══ DATASET ══

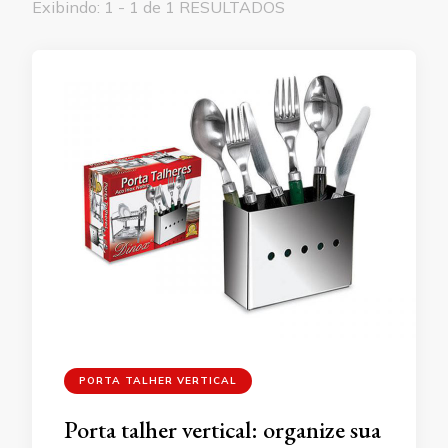
Exibindo: 1 - 1 de 1 RESULTADOS
PORTA TALHER VERTICAL
Porta talher vertical: organize sua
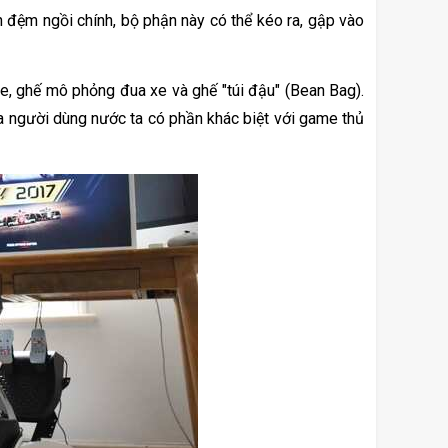
ệm ngồi chính, bộ phận này có thể kéo ra, gập vào 
le, ghế mô phỏng đua xe và ghế "túi đậu" (Bean Bag). 
a người dùng nước ta có phần khác biệt với game thủ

═══

_PROBLEM_: Reproduce the full material exactly, excluding the pictures.

_RESULT OF THE EXERCISE_:
Exibindo: 1 - 1 de 1 RESULTADOS
PORTA TALHER VERTICAL
Porta talher vertical: organize sua
ệm ngồi chính, bộ phận này có thể kéo ra, gập vào 
le, ghế mô phỏng đua xe và ghế "túi đậu" (Bean Bag). 
a người dùng nước ta có phần khác biệt với game thủ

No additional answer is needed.